Изменить размер шрифта - +
Мы еще тогда промеж собой повздорили, которой посчастливится замуж выйти. До крику. Вот мне и посчастливилось. Сестрицы завидовали, особливо Катерина: в девках, мол, не сидеть, маменькиных окриков не слушать. А герцог покойный как приехал, тут на меня глаз положил – на них и глядеть не стал. Все розочкой своей называл: мейн рёзхен.

– Сколько тебе покойника-то, государыня, поминать. Ну жил с тобой без году неделя, ну преставился – и господь с ним. Живым о живом думать. Молодая ты, знатная, еще судьбу свою встретишь.

– Смеешься, что ли, Петр Михайлыч!

– Какой смех! Ты только согласье дай, а уж я расстараюсь, женишка не хуже мекленбургского сыщу. Пожил в Европе, всех их повидал, знаю, где сети раскидывать, невод заводить.

– Так ты всерьез?

– А то как же. Мне с тобой, государыня, шутки шутить не пристало.

– А дяденька, государь Петр Алексеевич? Как без него-то? Разгневается, совсем без денег оставит, в Москву ходу не даст.

– Да ему-то до поры до времени и знать не след. Ты, государыня, знай себе помалкивай, а мне лишнее говорить и вовсе ни к чему. Вот как женишка подберем, тогда и с государем речь вести будем. Глядишь, еще похвалит, не то что благословенье даст.

– Господи, да я что, да я бы с радостью. Кажется, и смотрин не надо – только б не одной, только б за мужней спиной.

– Вот и ладно, государыня, вот и славно.
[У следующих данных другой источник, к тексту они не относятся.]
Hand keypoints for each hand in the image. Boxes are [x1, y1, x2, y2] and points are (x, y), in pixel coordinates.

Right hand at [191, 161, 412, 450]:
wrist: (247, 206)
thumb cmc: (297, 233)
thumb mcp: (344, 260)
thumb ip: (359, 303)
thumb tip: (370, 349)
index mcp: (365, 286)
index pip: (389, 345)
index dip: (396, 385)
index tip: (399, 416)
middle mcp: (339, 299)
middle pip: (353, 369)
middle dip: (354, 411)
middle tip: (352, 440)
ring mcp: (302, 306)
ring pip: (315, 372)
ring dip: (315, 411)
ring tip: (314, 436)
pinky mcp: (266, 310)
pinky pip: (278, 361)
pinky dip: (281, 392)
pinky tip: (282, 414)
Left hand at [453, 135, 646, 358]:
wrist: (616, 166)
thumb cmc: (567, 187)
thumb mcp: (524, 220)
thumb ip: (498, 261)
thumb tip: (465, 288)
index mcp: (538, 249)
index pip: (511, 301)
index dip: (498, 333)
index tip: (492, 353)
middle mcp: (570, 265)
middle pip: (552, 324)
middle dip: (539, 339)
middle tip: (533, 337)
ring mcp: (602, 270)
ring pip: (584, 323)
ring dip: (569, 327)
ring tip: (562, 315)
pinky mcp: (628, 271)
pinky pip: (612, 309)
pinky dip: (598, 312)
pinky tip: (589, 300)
Оно и верно, как это без мужской-то руки.

– За заботу тебе спасибо, Петр Михайлыч.

– Что уж, государыня, какие такие мои труды – лишь бы тебе благоугодить да нужным быть.

 

Конечно, Екатерине, самодержице Всероссийской, можно было в задний след напомнить о претерпленных ради нее «безвинных мученьях». Но это никак не объясняло причины заказа первого, «ссыльного», портрета, написанного безвестным Иваном Титовым.

Крепостной Бестужева-Рюмина, как утверждал каталог Третьяковской галереи. Крепостные художники – сколько их было, безвестных и безымянных, совмещавших подчас незаурядное профессиональное умение с обязанностями простых дворовых людей от лакея и камердинера до скотника и огородника, погибавших от тоски по любимому делу, когда злая воля владельца лишала последних возможностей занятий живописью. Расписывали потолки аллегорическими композициями и цветами кареты, церкви и наддверные панно-десюдепорты, красили садовые «чердачки»-беседки, подбирали колеры для стен в покоях и много реже писали портреты. Да и сколько «персон» могло понадобиться в обычном семейном быту!

Имена – кто бы пытался их запомнить, сохранить, если даже самые известные русские мастера не имели обыкновения оставлять на холстах своих фамилий. И все же путь к крепостным мастерам в XVIII веке существовал. Может быть, не путь – торная тропинка, трудно пробивавшаяся в дремотных зарослях бумаг, отчетов, рапортов, расходных ведомостей единственного в своем роде учреждения – Канцелярии от строений.

Все начиналось с нехватки рук. Со времен Ивана Грозного Оружейная палата думала о мастерах, ведая помимо оружейного дела множеством искусств и ремесел. Иконописцы нужны были не для одних церквей – для украшения теремов и палат, для «устройства» предметов быта, столов, поставцов, стульев, ларцов, подголовников, налойцов для книг, кроватей, цветных окон. Всего и не перечтешь. Тем более ценились мастера невиданного до XVII столетия в Московском государстве вида искусства – живописи.

Обходиться своими – штатными – удавалось далеко не всегда. Каждый большой заказ, а видела их Оружейная палата немало, требовал многих художников. Их выискивали в городах и посадах, среди вольных и крепостных. Проверяли, аттестовывали, вносили в список, и дальше дело воевод было обеспечить быстрый приезд в столицу запонадобившегося мастера.